(Dataset entries)
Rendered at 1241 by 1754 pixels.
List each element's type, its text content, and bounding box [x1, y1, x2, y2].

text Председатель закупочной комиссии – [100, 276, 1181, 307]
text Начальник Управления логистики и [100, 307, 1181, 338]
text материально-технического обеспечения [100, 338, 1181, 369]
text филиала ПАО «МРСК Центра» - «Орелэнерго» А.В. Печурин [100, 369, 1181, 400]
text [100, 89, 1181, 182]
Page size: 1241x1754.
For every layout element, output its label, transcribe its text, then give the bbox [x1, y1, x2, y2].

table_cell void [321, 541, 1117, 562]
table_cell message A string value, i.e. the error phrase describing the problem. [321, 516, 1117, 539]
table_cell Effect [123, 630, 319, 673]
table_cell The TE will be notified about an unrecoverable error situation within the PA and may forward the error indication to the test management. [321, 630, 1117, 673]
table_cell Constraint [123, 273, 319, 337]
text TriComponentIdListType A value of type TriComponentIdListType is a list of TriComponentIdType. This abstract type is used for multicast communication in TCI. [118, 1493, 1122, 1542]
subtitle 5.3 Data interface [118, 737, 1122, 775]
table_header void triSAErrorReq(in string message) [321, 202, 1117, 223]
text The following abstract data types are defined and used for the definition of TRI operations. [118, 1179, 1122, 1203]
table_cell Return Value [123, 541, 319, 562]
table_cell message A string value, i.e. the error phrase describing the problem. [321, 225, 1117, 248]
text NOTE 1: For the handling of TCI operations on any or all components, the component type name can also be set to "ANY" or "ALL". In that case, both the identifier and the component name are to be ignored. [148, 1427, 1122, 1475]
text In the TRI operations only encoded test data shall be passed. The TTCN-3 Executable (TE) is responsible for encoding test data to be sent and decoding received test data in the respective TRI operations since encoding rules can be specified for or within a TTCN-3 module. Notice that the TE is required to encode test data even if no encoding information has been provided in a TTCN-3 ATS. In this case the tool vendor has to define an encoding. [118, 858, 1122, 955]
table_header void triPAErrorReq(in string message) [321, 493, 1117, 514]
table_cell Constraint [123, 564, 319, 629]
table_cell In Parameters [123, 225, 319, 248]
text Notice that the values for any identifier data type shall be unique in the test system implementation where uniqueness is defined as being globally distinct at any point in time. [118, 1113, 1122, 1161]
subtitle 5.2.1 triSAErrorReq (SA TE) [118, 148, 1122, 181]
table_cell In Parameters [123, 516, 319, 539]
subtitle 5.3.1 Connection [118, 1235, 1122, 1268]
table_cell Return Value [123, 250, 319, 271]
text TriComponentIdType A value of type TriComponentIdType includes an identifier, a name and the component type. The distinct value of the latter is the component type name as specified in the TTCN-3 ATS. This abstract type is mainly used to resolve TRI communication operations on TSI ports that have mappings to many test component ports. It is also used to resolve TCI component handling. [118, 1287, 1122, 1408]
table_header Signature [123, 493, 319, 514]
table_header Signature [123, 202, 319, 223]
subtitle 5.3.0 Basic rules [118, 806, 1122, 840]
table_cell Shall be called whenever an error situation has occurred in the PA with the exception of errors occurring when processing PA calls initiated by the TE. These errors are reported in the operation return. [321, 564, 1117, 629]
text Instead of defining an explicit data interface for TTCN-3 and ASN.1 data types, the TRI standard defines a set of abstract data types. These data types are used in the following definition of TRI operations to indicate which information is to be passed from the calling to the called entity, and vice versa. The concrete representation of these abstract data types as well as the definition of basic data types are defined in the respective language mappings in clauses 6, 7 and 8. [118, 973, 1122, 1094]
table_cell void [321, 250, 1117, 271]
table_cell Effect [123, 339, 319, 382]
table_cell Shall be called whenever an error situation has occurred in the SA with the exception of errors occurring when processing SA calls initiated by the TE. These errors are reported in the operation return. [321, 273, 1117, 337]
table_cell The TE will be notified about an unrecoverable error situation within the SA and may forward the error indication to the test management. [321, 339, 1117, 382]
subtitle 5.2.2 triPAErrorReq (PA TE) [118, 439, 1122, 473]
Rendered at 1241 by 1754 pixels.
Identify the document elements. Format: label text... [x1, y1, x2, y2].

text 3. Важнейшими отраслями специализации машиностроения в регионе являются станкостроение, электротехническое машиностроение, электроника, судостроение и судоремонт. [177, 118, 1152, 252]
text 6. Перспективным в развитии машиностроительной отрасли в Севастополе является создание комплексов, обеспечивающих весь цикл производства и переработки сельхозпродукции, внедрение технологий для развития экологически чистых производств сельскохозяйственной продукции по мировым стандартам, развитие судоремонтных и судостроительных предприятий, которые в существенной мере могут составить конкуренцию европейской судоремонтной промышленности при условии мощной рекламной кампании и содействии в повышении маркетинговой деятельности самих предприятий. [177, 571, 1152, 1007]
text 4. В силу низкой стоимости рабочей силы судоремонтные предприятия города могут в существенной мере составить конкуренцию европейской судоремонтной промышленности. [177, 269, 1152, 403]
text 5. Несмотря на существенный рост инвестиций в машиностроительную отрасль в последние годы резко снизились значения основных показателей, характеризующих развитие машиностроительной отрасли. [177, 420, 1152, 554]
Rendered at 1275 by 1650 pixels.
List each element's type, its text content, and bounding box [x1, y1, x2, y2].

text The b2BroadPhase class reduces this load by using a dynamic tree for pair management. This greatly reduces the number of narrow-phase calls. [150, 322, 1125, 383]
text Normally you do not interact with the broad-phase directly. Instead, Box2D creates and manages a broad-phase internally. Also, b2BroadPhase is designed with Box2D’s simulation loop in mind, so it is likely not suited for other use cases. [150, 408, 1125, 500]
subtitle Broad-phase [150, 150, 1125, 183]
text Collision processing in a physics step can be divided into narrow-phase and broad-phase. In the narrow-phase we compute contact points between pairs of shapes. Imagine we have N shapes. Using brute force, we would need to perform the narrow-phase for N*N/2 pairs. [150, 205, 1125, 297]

● **Assigned task**: Copy exactly the lines above, starting at the opening line and finishing at the line in which "Page size: 1241x1754." occurs.

● **Response to this task**:
Rendered at 1241 by 1754 pixels.
List each element's type, its text content, and bounding box [x1, y1, x2, y2].

text Председатель закупочной комиссии – [100, 276, 1181, 307]
text Начальник Управления логистики и [100, 307, 1181, 338]
text материально-технического обеспечения [100, 338, 1181, 369]
text филиала ПАО «МРСК Центра» - «Орелэнерго» А.В. Печурин [100, 369, 1181, 400]
text [100, 89, 1181, 182]
Page size: 1241x1754.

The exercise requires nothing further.